A repudiation of the Duterte doctrine

Carlito Salomon was dismissed from government service when he tested positive for shabu or crystal meth, the street name for the illegal stimulant, methamphetamine hydrochloride, during a random drug test 14 years ago. He was lucky it happened in 2011, not five years later, when Rodrigo Duterte assumed the presidency and waged a bloody war that left scores of drug suspects dead.
But in a landmark ruling made public on May 20 this year, the Supreme Court asserted that even the dismissal of the Muntinlupa City engineer had been unwarranted, as it found that civil servants like Salomon deserved a second chance and a shot at rehabilitation. In doing so, the country’s highest court restored a concept unfamiliar to the former president—due process.
With its decision, the Supreme Court delivered an institutional repudiation of the Duterte doctrine that drug users are irredeemable and disposable. It likewise affirmed that addiction is an illness, not a crime, and certainly not a death sentence.
Unlike Salomon, Duterte’s drug war victims didn’t have the benefit of a drug test, let alone a second or a third one. In many “Oplan Tokhang” cases, only a checklist was needed: a name, a suspicion, and an execution.
Polar opposite
As explained by its spokesperson Camille Ting, the high tribunal upheld a Court of Appeals ruling that found Salomon guilty of grave misconduct after testing positive for shabu. But instead of rubber-stamping his dismissal, the court ordered a retesting and laid down a clear framework for rehabilitation. If Salomon’s result comes back negative, he may be allowed to claim benefits and return to public service. If he tests positive again, a drug dependency examination and an intervention program will follow.
“Once certified fully rehabilitated and fit to work by his doctor, the CSC (Civil Service Commission) shall reassess his status,” Ting said, stressing that a government employee’s dismissal is only an option “if they refuse to cooperate or fail the intervention program.”
This is what due process looks like: measured, humane and anchored in constitutional rights. It is the polar opposite of what was passed off as justice under the previous administration, where neighborhood gossip was all the authorities needed to pull the trigger.

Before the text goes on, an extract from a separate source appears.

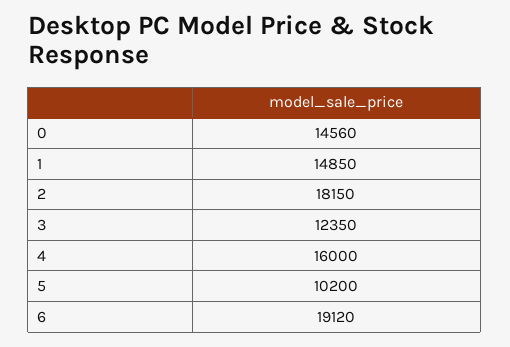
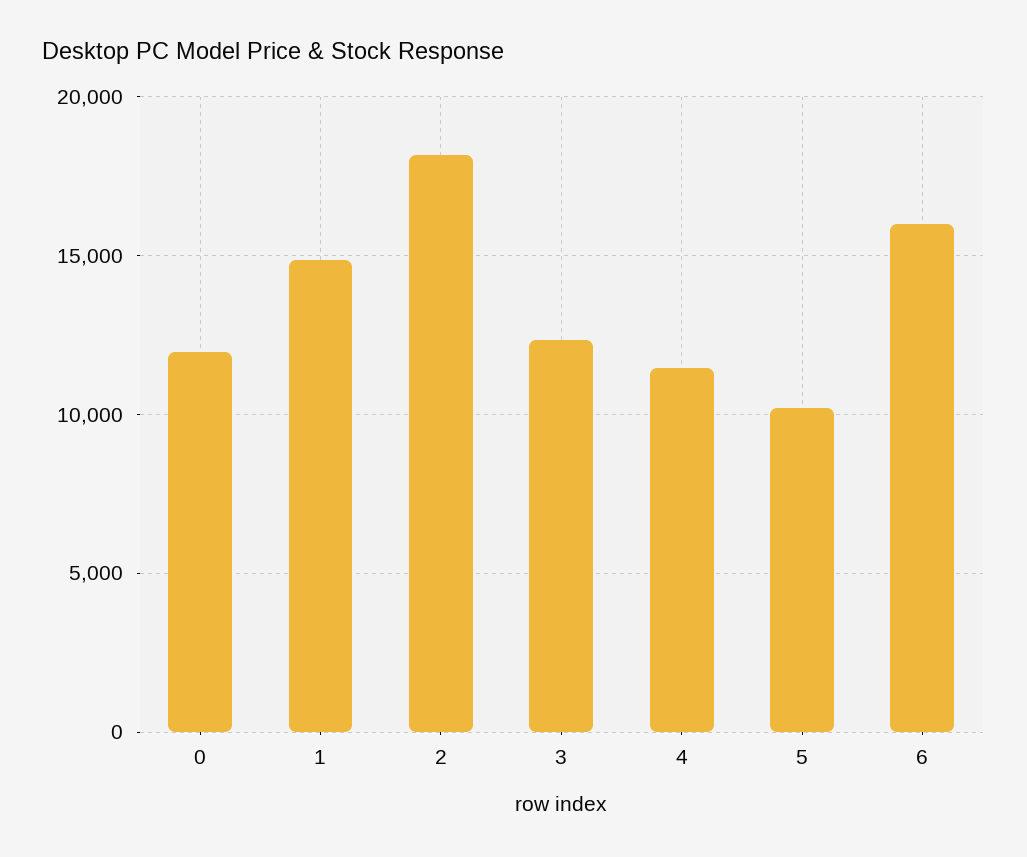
0: 14560 -> 12000
4: 16000 -> 11500
6: 19120 -> 16000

While Salomon had the privilege of an investigation, an appeal to the CSC, a review by the Court of Appeals, and now a Supreme Court ruling, thousands of drug suspects under “Tokhang” enjoyed none of that. They were executed first and denied justice permanently.
Twisted legacy
President Marcos appears to be turning away from his predecessor’s twisted legacy, even if not always decisively. He has publicly admitted that he initially focused on big-time suppliers to distance himself from the previous administration’s bloodbath. “I avoided the policy of just killing anyone who’s just suspected or accused [of using drugs],” the President said.
This course correction, however, comes with contradictions, as Mr. Marcos now wants a renewed focus on “small-time” drug offenders, saying “the addicts are coming back, [and] we need to work on that.”
His concern is not without merit, but also not without its dangers. In the absence of robust legal safeguards and institutional restraint, even the well-intentioned can fall into the same kill-or-be-killed trap that turned communities into graveyards under Duterte.
The Philippine National Police boasted that under Mr. Marcos’s “bloodless” anti-drug campaign, P43.8 billion worth of drugs were seized from July 2022 to May 2025, triple the amount from a similar period under Duterte.
A precedent and a clear message
But the true measure of success in the anti-drug campaign is not in the peso value of drug seizures, but in whether fundamental rights are protected, and whether law enforcers understand that protecting the law does not require extinguishing life.
The Salomon ruling should serve as a precedent and a clear message to every barangay official with a so-called “watch list,” to every police officer who equates effectiveness with a rising death toll, and to public servants still operating under the shadow of “Tokhang”: The prevalence of violence as policy must end.
This decision should also remind the Marcos administration that a humane approach to the drug problem goes beyond simply reducing the number of fatalities. It requires building credible institutions that treat drug dependence as a public health concern instead of a justification for extrajudicial action.
The Supreme Court’s decision speaks volumes to those watching from The Hague, where Duterte stands accused of crimes against humanity. It shows that despite the long shadow cast by his drug war, the judiciary is capable of seeing the light and delivering justice. But that justice must extend not only to public officers like Salomon, but to thousands of drug suspects who were never even given the dignity of a drug test.